Almost everyone grows up with a dream occupation in mind. The dream is often outside of the realm of possibility, normally involving growing up to become wizards, princesses, superheroes, or something of that ilk. While most children grow out of imagining themselves heading off to wizarding school, some hang onto their dreams a little longer, and eventually fulfil them.
There superheroes in every industry. They could be firefighters, policemen, doctors… and even hackers?
Sticking with the superhero analogy, when you think of a hacker, the first thought that comes to mind might err more on the ‘super villain’ side of things. In part, that’s not far from the truth… but only in part.
Just as there is a bad side to hacking, there is a good side – the superheroes of online security. Of course, that’s not the official title but it does a good job of describing just what it means to be an ethical hacker.
So, why is ethical hacking a job that so many people love?
Superman does an ok job of summing it up, ‘I hear everything. You wrote that the world doesn’t need a savior, but every day I hear people crying for one.’ It is one part of the role of an ethical hacker to save the world one cyber-attack at a time, but an ethical hacker’s job doesn’t end there.
To get to the bottom of just why internet security is a job to be loved, you have to take a look a at a day in the life of an ethical hacker.
What Does It Mean to Hack for the Good Side?
An ethical hacker is a legal counterpart to the illegal practice of cybercrime – think batman vs the joker. Where a cyber-criminal tries to exploit the vulnerabilities in a system, an ethical hacker seeks to find them first and fix them.
For the most part, this is a game of who can find a problem first. If it’s the good side, then a company carries on as normal, if it’s the bad side, then a few million in damages is an outcome that is likely. When you total it all up, companies are losing around $400 billion a year to hackers.
So, what exactly is an ethical hacker responsible for doing on a daily basis?

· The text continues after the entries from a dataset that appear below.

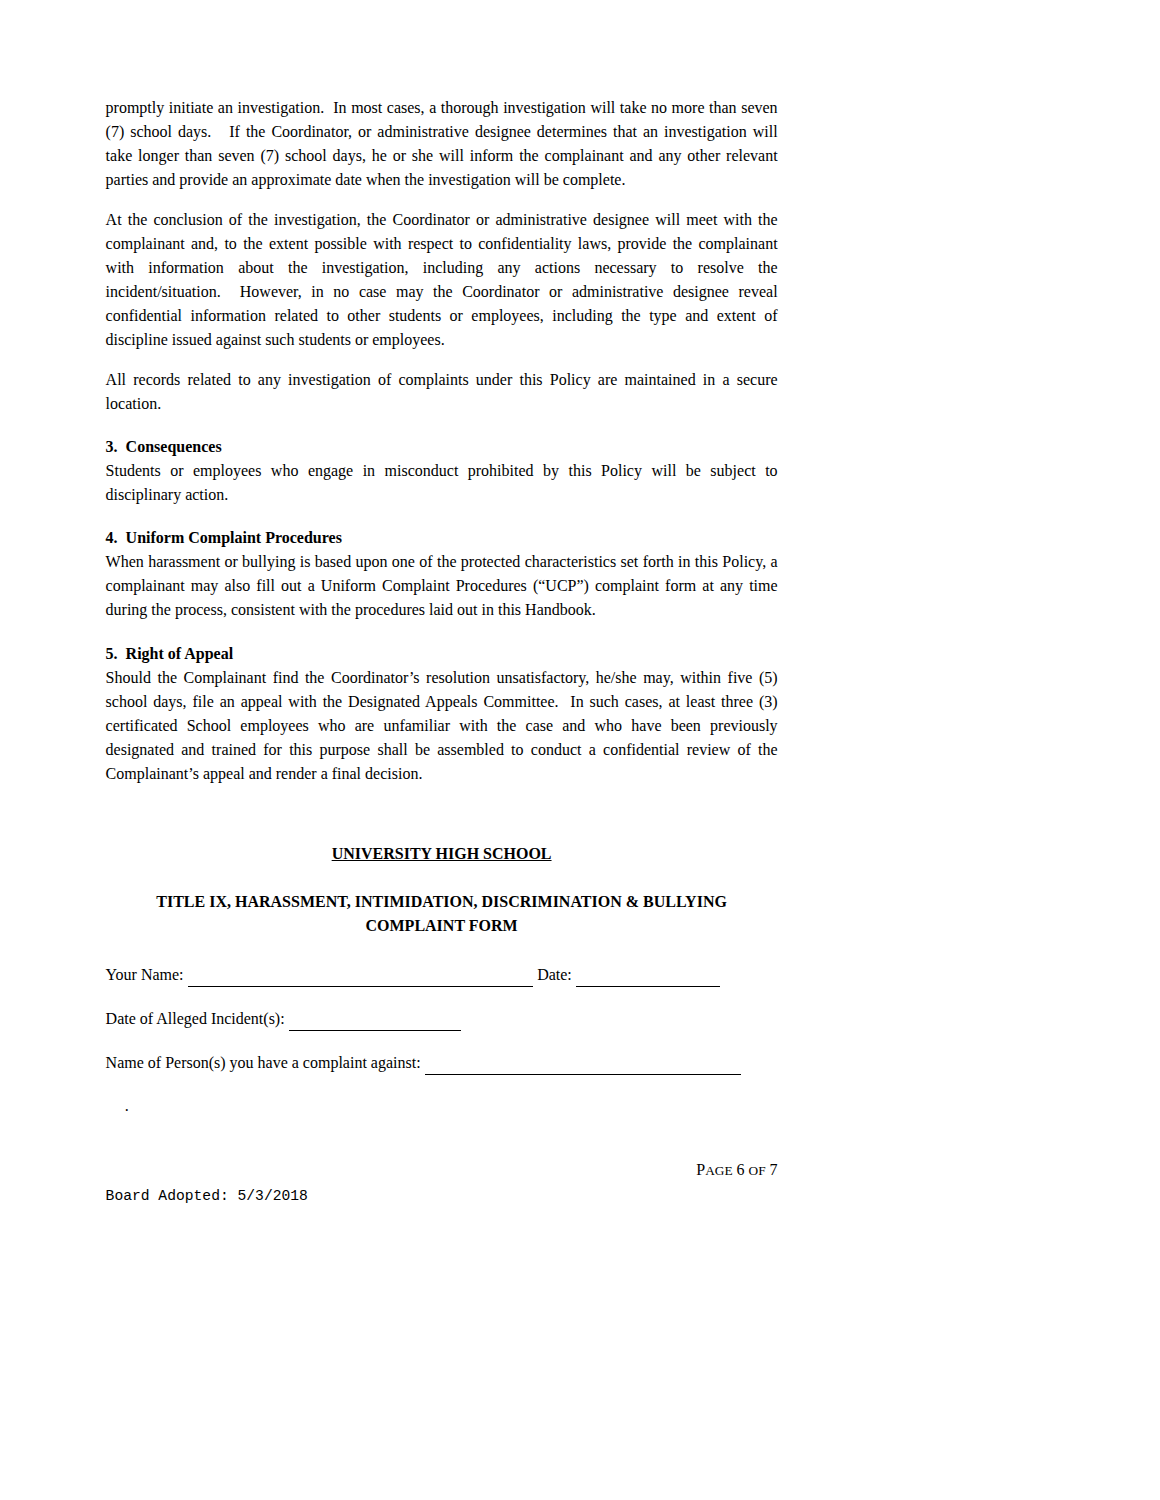promptly initiate an investigation. In most cases, a thorough investigation will take no more than seven (7) school days. If the Coordinator, or administrative designee determines that an investigation will take longer than seven (7) school days, he or she will inform the complainant and any other relevant parties and provide an approximate date when the investigation will be complete.
At the conclusion of the investigation, the Coordinator or administrative designee will meet with the complainant and, to the extent possible with respect to confidentiality laws, provide the complainant with information about the investigation, including any actions necessary to resolve the incident/situation. However, in no case may the Coordinator or administrative designee reveal confidential information related to other students or employees, including the type and extent of discipline issued against such students or employees.
All records related to any investigation of complaints under this Policy are maintained in a secure location.
3. Consequences
Students or employees who engage in misconduct prohibited by this Policy will be subject to disciplinary action.
4. Uniform Complaint Procedures
When harassment or bullying is based upon one of the protected characteristics set forth in this Policy, a complainant may also fill out a Uniform Complaint Procedures (“UCP”) complaint form at any time during the process, consistent with the procedures laid out in this Handbook.
5. Right of Appeal
Should the Complainant find the Coordinator’s resolution unsatisfactory, he/she may, within five (5) school days, file an appeal with the Designated Appeals Committee. In such cases, at least three (3) certificated School employees who are unfamiliar with the case and who have been previously designated and trained for this purpose shall be assembled to conduct a confidential review of the Complainant’s appeal and render a final decision.
UNIVERSITY HIGH SCHOOL
TITLE IX, HARASSMENT, INTIMIDATION, DISCRIMINATION & BULLYING
COMPLAINT FORM
Your Name: Date:
Date of Alleged Incident(s):
Name of Person(s) you have a complaint against:
.
PAGE 6 OF 7
Board Adopted: 5/3/2018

Put simply, most ethical hackers are hired to step into the shoes of a hacker and try and infiltrate a security system. This is what’s known as a penetration test, or pen test, which is performed by CREST approved testers. The hacking in these instances is incredibly controlled, with the main aim being to drag any vulnerabilities to the surface, and potentially even see how far they can be exploited.
A pen test may be undertaken to see how a system responds, to meet regulations, check the security of new changes, get an idea of data risk, or better manage risks. Whatever the reason, it’s down to the ethical hacker to act as a super villain whilst saving the day.

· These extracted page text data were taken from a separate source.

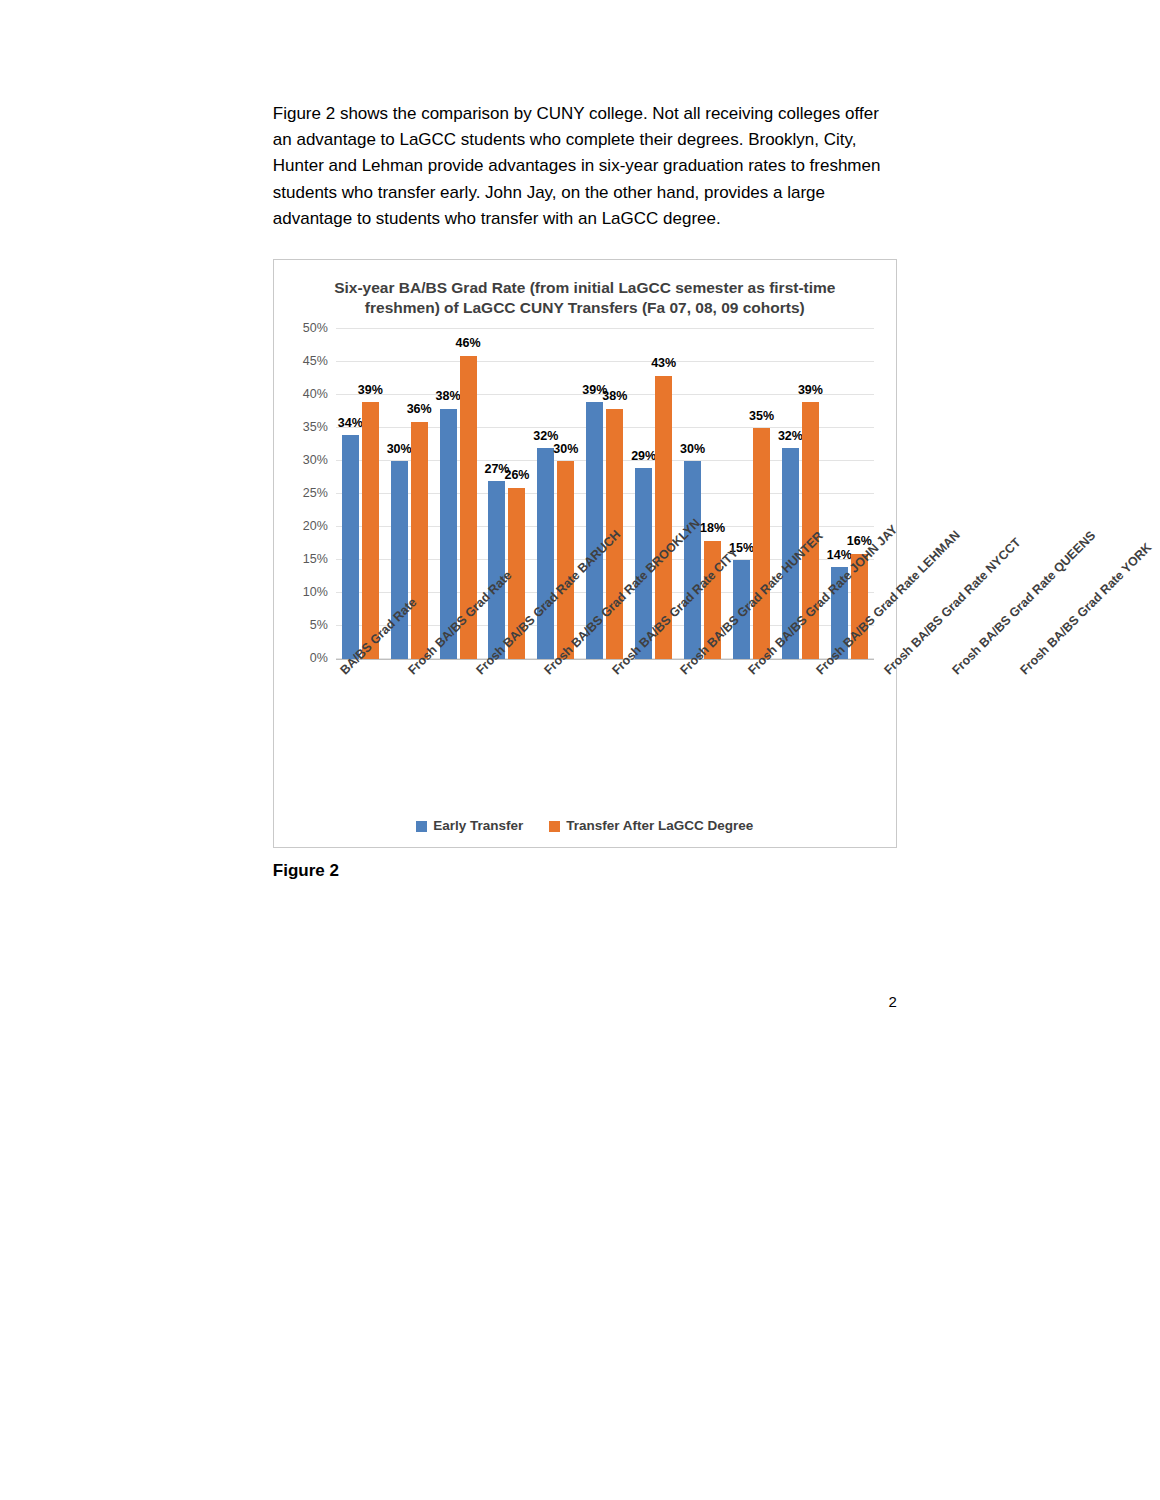Figure 2 shows the comparison by CUNY college. Not all receiving colleges offer an advantage to LaGCC students who complete their degrees. Brooklyn, City, Hunter and Lehman provide advantages in six-year graduation rates to freshmen students who transfer early. John Jay, on the other hand, provides a large advantage to students who transfer with an LaGCC degree.
Six-year BA/BS Grad Rate (from initial LaGCC semester as first-time
freshmen) of LaGCC CUNY Transfers (Fa 07, 08, 09 cohorts)
50%
45%
40%
35%
30%
25%
20%
15%
10%
5%
0%
34%
39%
30%
36%
38%
46%
27%
26%
32%
30%
39%
38%
29%
43%
30%
18%
15%
35%
32%
39%
14%
16%
BA/BS Grad Rate
Frosh BA/BS Grad Rate
Frosh BA/BS Grad Rate BARUCH
Frosh BA/BS Grad Rate BROOKLYN
Frosh BA/BS Grad Rate CITY
Frosh BA/BS Grad Rate HUNTER
Frosh BA/BS Grad Rate JOHN JAY
Frosh BA/BS Grad Rate LEHMAN
Frosh BA/BS Grad Rate NYCCT
Frosh BA/BS Grad Rate QUEENS
Frosh BA/BS Grad Rate YORK
Early Transfer
Transfer After LaGCC Degree
Figure 2
2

On any normal day, an ethical hacker might be requested to perform a number of duties, including pen tests, IT health checks, and any of the following:
- Searching for sensitive information both through physical investigations and digital investigations.
- Put existing business defences to the test.

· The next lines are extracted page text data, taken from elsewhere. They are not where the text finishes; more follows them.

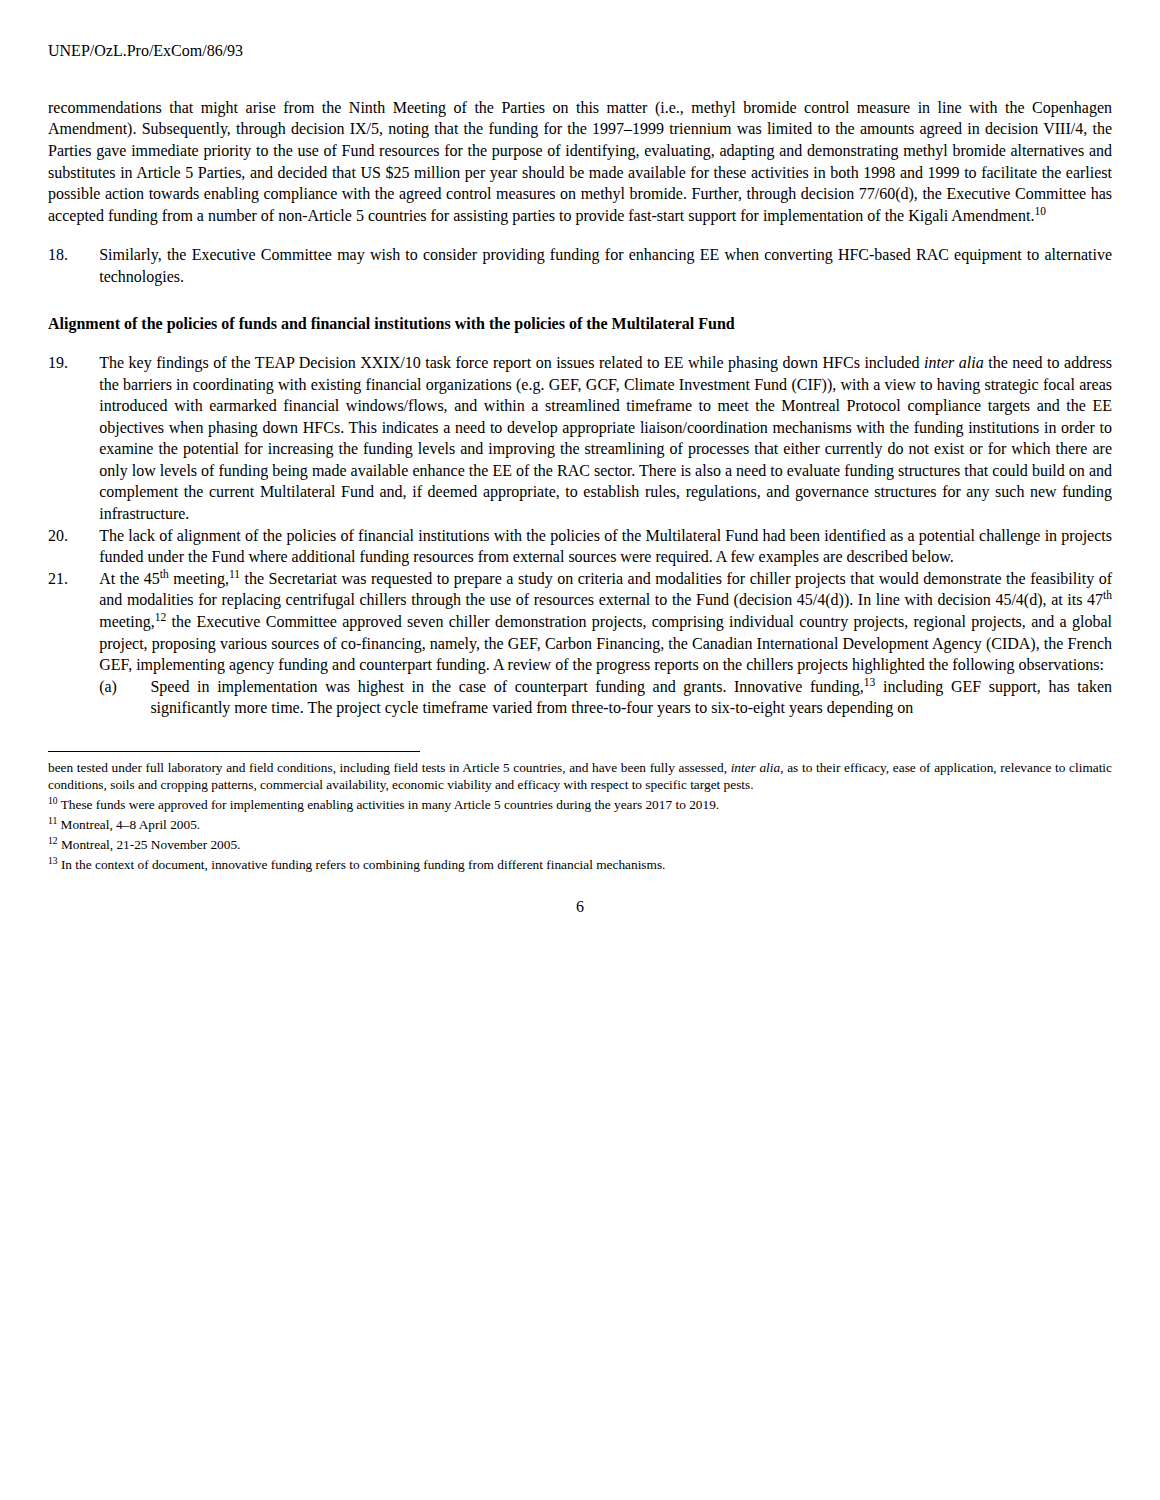UNEP/OzL.Pro/ExCom/86/93
recommendations that might arise from the Ninth Meeting of the Parties on this matter (i.e., methyl bromide control measure in line with the Copenhagen Amendment). Subsequently, through decision IX/5, noting that the funding for the 1997–1999 triennium was limited to the amounts agreed in decision VIII/4, the Parties gave immediate priority to the use of Fund resources for the purpose of identifying, evaluating, adapting and demonstrating methyl bromide alternatives and substitutes in Article 5 Parties, and decided that US $25 million per year should be made available for these activities in both 1998 and 1999 to facilitate the earliest possible action towards enabling compliance with the agreed control measures on methyl bromide. Further, through decision 77/60(d), the Executive Committee has accepted funding from a number of non-Article 5 countries for assisting parties to provide fast-start support for implementation of the Kigali Amendment.10
18.
Similarly, the Executive Committee may wish to consider providing funding for enhancing EE when converting HFC-based RAC equipment to alternative technologies.
Alignment of the policies of funds and financial institutions with the policies of the Multilateral Fund
19.
The key findings of the TEAP Decision XXIX/10 task force report on issues related to EE while phasing down HFCs included inter alia the need to address the barriers in coordinating with existing financial organizations (e.g. GEF, GCF, Climate Investment Fund (CIF)), with a view to having strategic focal areas introduced with earmarked financial windows/flows, and within a streamlined timeframe to meet the Montreal Protocol compliance targets and the EE objectives when phasing down HFCs. This indicates a need to develop appropriate liaison/coordination mechanisms with the funding institutions in order to examine the potential for increasing the funding levels and improving the streamlining of processes that either currently do not exist or for which there are only low levels of funding being made available enhance the EE of the RAC sector. There is also a need to evaluate funding structures that could build on and complement the current Multilateral Fund and, if deemed appropriate, to establish rules, regulations, and governance structures for any such new funding infrastructure.
20.
The lack of alignment of the policies of financial institutions with the policies of the Multilateral Fund had been identified as a potential challenge in projects funded under the Fund where additional funding resources from external sources were required. A few examples are described below.
21.
At the 45th meeting,11 the Secretariat was requested to prepare a study on criteria and modalities for chiller projects that would demonstrate the feasibility of and modalities for replacing centrifugal chillers through the use of resources external to the Fund (decision 45/4(d)). In line with decision 45/4(d), at its 47th meeting,12 the Executive Committee approved seven chiller demonstration projects, comprising individual country projects, regional projects, and a global project, proposing various sources of co-financing, namely, the GEF, Carbon Financing, the Canadian International Development Agency (CIDA), the French GEF, implementing agency funding and counterpart funding. A review of the progress reports on the chillers projects highlighted the following observations:
(a)
Speed in implementation was highest in the case of counterpart funding and grants. Innovative funding,13 including GEF support, has taken significantly more time. The project cycle timeframe varied from three-to-four years to six-to-eight years depending on
been tested under full laboratory and field conditions, including field tests in Article 5 countries, and have been fully assessed, inter alia, as to their efficacy, ease of application, relevance to climatic conditions, soils and cropping patterns, commercial availability, economic viability and efficacy with respect to specific target pests.
10 These funds were approved for implementing enabling activities in many Article 5 countries during the years 2017 to 2019.
11 Montreal, 4–8 April 2005.
12 Montreal, 21-25 November 2005.
13 In the context of document, innovative funding refers to combining funding from different financial mechanisms.
6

- Monitor what a company is doing to see where sensitive data can be unearthed.
- View what employees are doing and typing, to see where there are possible ways to exploit data.
The Rewards of Saving the Day
The rewards of ethical hacking are in part, financial, but there is so much more to enjoy about the practice. There are the rewards of keeping a company protected, stopping hackers in their tracks, and constantly developing and improving.
Love of ethical hacking can be down to a number of reasons, but very often, it’s the pure thrill of the competition. Cybersecurity changes rapidly, as do the capabilities of the dark side of hacking. Working in internet security is a constant game of who can come out on top.
There’s also no end to the problems that can arise. Using the wise words of Mr. Incredible ‘No matter how many times you save the world, it always manages to get back in jeopardy again.’ Every day as an ethical hacker is different, and you can guarantee that it’s going stay that way.
A superheroes work is never done, and when it comes to ethical hacking, it’s very much the same. In 2016 alone, 4,000 ransomware attacks occurred every single day. The first and last line of defence, are the ethical hackers out there trying to stay one step ahead.